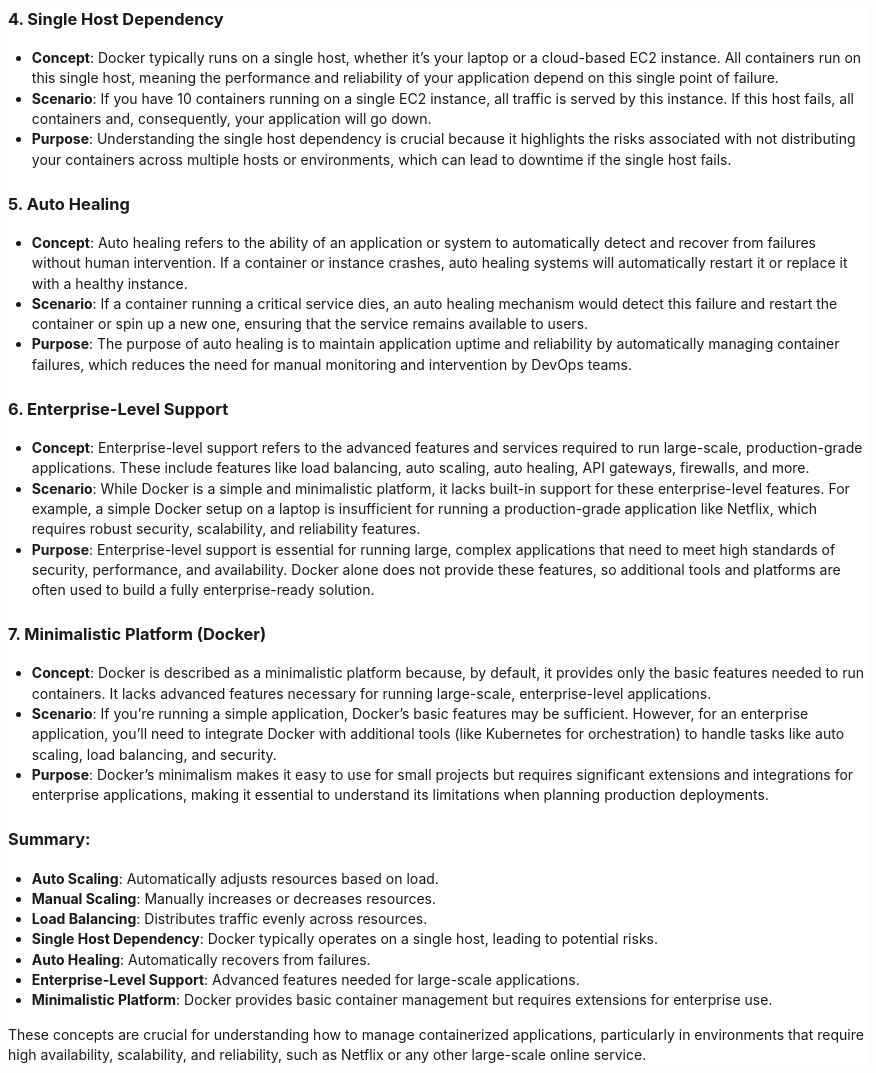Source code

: ### 4. **Single Host Dependency**
   - **Concept**: Docker typically runs on a single host, whether it’s your laptop or a cloud-based EC2 instance. All containers run on this single host, meaning the performance and reliability of your application depend on this single point of failure.
   - **Scenario**: If you have 10 containers running on a single EC2 instance, all traffic is served by this instance. If this host fails, all containers and, consequently, your application will go down.
   - **Purpose**: Understanding the single host dependency is crucial because it highlights the risks associated with not distributing your containers across multiple hosts or environments, which can lead to downtime if the single host fails.

### 5. **Auto Healing**
   - **Concept**: Auto healing refers to the ability of an application or system to automatically detect and recover from failures without human intervention. If a container or instance crashes, auto healing systems will automatically restart it or replace it with a healthy instance.
   - **Scenario**: If a container running a critical service dies, an auto healing mechanism would detect this failure and restart the container or spin up a new one, ensuring that the service remains available to users.
   - **Purpose**: The purpose of auto healing is to maintain application uptime and reliability by automatically managing container failures, which reduces the need for manual monitoring and intervention by DevOps teams.

### 6. **Enterprise-Level Support**
   - **Concept**: Enterprise-level support refers to the advanced features and services required to run large-scale, production-grade applications. These include features like load balancing, auto scaling, auto healing, API gateways, firewalls, and more.
   - **Scenario**: While Docker is a simple and minimalistic platform, it lacks built-in support for these enterprise-level features. For example, a simple Docker setup on a laptop is insufficient for running a production-grade application like Netflix, which requires robust security, scalability, and reliability features.
   - **Purpose**: Enterprise-level support is essential for running large, complex applications that need to meet high standards of security, performance, and availability. Docker alone does not provide these features, so additional tools and platforms are often used to build a fully enterprise-ready solution.

### 7. **Minimalistic Platform (Docker)**
   - **Concept**: Docker is described as a minimalistic platform because, by default, it provides only the basic features needed to run containers. It lacks advanced features necessary for running large-scale, enterprise-level applications.
   - **Scenario**: If you’re running a simple application, Docker’s basic features may be sufficient. However, for an enterprise application, you’ll need to integrate Docker with additional tools (like Kubernetes for orchestration) to handle tasks like auto scaling, load balancing, and security.
   - **Purpose**: Docker’s minimalism makes it easy to use for small projects but requires significant extensions and integrations for enterprise applications, making it essential to understand its limitations when planning production deployments.

### **Summary**:
- **Auto Scaling**: Automatically adjusts resources based on load.
- **Manual Scaling**: Manually increases or decreases resources.
- **Load Balancing**: Distributes traffic evenly across resources.
- **Single Host Dependency**: Docker typically operates on a single host, leading to potential risks.
- **Auto Healing**: Automatically recovers from failures.
- **Enterprise-Level Support**: Advanced features needed for large-scale applications.
- **Minimalistic Platform**: Docker provides basic container management but requires extensions for enterprise use. 

These concepts are crucial for understanding how to manage containerized applications, particularly in environments that require high availability, scalability, and reliability, such as Netflix or any other large-scale online service.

[YOUR ASSIGNMENT] When you output the entries, keep each line exactly as it is and leave out any pictures.

[OUTPUT BELOW]
Source code

: ### 4. **Single Host Dependency**
   - **Concept**: Docker typically runs on a single host, whether it’s your laptop or a cloud-based EC2 instance. All containers run on this single host, meaning the performance and reliability of your application depend on this single point of failure.
   - **Scenario**: If you have 10 containers running on a single EC2 instance, all traffic is served by this instance. If this host fails, all containers and, consequently, your application will go down.
   - **Purpose**: Understanding the single host dependency is crucial because it highlights the risks associated with not distributing your containers across multiple hosts or environments, which can lead to downtime if the single host fails.

### 5. **Auto Healing**
   - **Concept**: Auto healing refers to the ability of an application or system to automatically detect and recover from failures without human intervention. If a container or instance crashes, auto healing systems will automatically restart it or replace it with a healthy instance.
   - **Scenario**: If a container running a critical service dies, an auto healing mechanism would detect this failure and restart the container or spin up a new one, ensuring that the service remains available to users.
   - **Purpose**: The purpose of auto healing is to maintain application uptime and reliability by automatically managing container failures, which reduces the need for manual monitoring and intervention by DevOps teams.

### 6. **Enterprise-Level Support**
   - **Concept**: Enterprise-level support refers to the advanced features and services required to run large-scale, production-grade applications. These include features like load balancing, auto scaling, auto healing, API gateways, firewalls, and more.
   - **Scenario**: While Docker is a simple and minimalistic platform, it lacks built-in support for these enterprise-level features. For example, a simple Docker setup on a laptop is insufficient for running a production-grade application like Netflix, which requires robust security, scalability, and reliability features.
   - **Purpose**: Enterprise-level support is essential for running large, complex applications that need to meet high standards of security, performance, and availability. Docker alone does not provide these features, so additional tools and platforms are often used to build a fully enterprise-ready solution.

### 7. **Minimalistic Platform (Docker)**
   - **Concept**: Docker is described as a minimalistic platform because, by default, it provides only the basic features needed to run containers. It lacks advanced features necessary for running large-scale, enterprise-level applications.
   - **Scenario**: If you’re running a simple application, Docker’s basic features may be sufficient. However, for an enterprise application, you’ll need to integrate Docker with additional tools (like Kubernetes for orchestration) to handle tasks like auto scaling, load balancing, and security.
   - **Purpose**: Docker’s minimalism makes it easy to use for small projects but requires significant extensions and integrations for enterprise applications, making it essential to understand its limitations when planning production deployments.

### **Summary**:
- **Auto Scaling**: Automatically adjusts resources based on load.
- **Manual Scaling**: Manually increases or decreases resources.
- **Load Balancing**: Distributes traffic evenly across resources.
- **Single Host Dependency**: Docker typically operates on a single host, leading to potential risks.
- **Auto Healing**: Automatically recovers from failures.
- **Enterprise-Level Support**: Advanced features needed for large-scale applications.
- **Minimalistic Platform**: Docker provides basic container management but requires extensions for enterprise use. 

These concepts are crucial for understanding how to manage containerized applications, particularly in environments that require high availability, scalability, and reliability, such as Netflix or any other large-scale online service.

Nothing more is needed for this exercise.